**GOAL OF THE EXERCISE**
Within the entries below, find every line that has the string "Lines", then copy it.

**PROVIDED MATERIAL**

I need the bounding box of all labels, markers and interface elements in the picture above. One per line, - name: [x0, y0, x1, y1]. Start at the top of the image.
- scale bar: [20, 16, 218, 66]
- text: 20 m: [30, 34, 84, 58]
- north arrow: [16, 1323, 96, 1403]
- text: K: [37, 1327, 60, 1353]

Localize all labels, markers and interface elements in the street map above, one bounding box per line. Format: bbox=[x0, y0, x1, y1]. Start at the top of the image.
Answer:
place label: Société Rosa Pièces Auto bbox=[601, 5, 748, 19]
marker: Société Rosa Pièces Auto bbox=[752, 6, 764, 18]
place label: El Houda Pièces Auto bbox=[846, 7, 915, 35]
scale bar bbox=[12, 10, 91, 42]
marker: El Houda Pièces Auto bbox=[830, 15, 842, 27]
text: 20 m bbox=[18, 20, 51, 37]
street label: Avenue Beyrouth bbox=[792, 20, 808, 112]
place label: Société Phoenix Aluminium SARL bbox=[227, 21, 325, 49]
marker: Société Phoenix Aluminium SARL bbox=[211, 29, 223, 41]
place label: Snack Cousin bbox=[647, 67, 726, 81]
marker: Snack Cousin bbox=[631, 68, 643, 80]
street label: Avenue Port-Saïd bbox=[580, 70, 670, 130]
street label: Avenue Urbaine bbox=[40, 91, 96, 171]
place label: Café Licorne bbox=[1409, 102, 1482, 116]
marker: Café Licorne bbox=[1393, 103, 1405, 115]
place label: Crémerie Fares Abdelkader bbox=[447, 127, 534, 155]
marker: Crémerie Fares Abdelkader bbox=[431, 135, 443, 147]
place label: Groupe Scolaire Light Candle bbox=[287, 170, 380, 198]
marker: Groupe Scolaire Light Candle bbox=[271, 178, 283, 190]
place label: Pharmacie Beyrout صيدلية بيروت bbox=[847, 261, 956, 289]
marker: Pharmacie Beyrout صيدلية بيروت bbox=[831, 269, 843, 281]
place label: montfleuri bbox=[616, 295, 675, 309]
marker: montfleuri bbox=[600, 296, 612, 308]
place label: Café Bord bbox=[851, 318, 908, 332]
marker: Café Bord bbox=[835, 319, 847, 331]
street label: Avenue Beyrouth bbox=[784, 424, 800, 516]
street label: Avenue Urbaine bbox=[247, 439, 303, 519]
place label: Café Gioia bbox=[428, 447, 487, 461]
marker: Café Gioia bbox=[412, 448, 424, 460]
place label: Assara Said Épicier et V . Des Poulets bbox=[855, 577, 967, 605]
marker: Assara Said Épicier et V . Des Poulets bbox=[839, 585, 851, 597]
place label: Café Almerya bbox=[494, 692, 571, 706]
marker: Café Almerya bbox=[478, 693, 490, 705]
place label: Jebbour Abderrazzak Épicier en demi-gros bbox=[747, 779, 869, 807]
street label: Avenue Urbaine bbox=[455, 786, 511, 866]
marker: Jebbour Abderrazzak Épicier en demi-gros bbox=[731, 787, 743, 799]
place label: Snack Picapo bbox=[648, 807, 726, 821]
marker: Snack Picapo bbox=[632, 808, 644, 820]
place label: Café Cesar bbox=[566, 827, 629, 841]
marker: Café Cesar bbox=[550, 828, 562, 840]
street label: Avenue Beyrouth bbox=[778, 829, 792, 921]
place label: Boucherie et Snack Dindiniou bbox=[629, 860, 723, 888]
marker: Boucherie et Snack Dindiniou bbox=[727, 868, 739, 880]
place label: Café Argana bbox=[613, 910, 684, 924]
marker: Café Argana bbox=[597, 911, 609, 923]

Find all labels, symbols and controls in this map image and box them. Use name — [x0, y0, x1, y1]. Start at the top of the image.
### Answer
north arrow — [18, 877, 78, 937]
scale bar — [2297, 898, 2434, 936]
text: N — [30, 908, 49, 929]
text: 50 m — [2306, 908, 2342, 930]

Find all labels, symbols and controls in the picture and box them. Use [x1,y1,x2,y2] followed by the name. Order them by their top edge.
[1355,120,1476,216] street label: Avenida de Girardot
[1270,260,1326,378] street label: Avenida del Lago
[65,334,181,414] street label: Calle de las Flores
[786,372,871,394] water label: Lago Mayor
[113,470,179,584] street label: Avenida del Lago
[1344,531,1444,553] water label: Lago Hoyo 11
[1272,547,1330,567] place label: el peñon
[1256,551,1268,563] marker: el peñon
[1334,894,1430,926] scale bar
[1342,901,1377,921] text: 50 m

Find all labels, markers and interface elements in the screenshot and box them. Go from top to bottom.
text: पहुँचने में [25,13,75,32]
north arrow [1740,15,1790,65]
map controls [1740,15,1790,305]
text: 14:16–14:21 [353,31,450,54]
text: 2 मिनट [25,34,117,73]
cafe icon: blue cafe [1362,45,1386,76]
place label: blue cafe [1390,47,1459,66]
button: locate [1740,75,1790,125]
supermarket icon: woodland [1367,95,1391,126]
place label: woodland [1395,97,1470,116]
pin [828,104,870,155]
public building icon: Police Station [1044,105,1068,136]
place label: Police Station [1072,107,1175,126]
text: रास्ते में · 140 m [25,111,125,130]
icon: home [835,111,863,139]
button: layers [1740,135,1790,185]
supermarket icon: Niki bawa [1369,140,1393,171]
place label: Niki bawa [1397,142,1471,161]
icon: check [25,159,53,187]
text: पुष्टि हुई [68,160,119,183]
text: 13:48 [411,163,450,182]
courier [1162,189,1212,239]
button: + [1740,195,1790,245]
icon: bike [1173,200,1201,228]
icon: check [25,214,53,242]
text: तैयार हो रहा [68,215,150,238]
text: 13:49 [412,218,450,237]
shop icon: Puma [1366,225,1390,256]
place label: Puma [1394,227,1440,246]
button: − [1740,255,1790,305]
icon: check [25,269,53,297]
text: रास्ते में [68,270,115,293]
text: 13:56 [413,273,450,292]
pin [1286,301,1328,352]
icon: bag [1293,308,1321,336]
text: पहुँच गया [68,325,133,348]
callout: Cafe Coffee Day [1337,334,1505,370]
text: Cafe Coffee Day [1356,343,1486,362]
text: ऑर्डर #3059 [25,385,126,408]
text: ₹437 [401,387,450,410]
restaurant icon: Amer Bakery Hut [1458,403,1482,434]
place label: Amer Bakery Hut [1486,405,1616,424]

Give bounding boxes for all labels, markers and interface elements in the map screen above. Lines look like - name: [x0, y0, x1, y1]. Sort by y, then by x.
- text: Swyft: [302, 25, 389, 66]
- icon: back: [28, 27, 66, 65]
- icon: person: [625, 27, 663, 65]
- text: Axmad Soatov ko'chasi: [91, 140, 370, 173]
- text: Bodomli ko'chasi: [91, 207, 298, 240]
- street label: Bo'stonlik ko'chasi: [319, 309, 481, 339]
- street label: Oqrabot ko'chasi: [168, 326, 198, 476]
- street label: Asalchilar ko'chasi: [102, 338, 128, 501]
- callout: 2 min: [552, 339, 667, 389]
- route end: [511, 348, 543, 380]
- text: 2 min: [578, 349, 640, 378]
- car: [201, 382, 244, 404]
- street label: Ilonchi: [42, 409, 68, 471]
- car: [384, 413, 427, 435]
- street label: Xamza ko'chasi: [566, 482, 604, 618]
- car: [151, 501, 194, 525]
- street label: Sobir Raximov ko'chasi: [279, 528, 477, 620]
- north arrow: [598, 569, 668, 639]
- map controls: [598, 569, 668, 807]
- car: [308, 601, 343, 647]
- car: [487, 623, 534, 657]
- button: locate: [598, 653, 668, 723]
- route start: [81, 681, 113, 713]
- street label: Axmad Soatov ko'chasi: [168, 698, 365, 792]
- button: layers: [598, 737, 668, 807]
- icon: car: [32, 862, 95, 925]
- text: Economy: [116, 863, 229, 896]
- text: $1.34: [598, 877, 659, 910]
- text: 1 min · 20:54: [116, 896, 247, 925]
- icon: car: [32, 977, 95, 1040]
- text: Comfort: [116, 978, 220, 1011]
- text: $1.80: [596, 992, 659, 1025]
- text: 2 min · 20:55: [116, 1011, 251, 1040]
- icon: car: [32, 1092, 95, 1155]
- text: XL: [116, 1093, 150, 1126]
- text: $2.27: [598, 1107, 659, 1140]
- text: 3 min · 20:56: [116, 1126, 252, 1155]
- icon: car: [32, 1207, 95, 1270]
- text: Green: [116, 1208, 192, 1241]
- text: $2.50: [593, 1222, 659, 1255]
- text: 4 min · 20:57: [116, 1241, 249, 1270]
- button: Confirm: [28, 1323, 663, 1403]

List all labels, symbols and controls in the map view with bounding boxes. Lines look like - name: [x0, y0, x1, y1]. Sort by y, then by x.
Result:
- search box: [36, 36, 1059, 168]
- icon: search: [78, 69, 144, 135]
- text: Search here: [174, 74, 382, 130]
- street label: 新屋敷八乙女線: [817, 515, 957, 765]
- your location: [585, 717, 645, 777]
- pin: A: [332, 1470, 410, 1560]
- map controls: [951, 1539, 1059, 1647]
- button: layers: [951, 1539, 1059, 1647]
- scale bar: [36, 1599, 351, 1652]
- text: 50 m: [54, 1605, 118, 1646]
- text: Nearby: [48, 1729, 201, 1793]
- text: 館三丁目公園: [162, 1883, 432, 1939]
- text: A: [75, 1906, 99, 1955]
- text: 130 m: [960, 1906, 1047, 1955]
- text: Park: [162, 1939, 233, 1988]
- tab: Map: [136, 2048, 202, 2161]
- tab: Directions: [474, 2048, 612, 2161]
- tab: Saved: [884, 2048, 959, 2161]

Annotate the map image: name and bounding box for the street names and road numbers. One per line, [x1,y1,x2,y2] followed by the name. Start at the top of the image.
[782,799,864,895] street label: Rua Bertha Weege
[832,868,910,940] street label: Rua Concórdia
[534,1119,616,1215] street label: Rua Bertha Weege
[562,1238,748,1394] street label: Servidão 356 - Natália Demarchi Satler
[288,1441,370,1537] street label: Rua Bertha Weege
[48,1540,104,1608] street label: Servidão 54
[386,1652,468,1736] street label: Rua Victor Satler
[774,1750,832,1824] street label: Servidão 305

**EXPECTED OUTPUT**
Give bounding boxes for all labels, markers and interface elements in the map screen above. Lines look like - name: [x0, y0, x1, y1]. Sort by y, then by x.
List all labels, symbols and controls in the map view with bounding boxes. Lines look like - name: [x0, y0, x1, y1]. Sort by y, then by x.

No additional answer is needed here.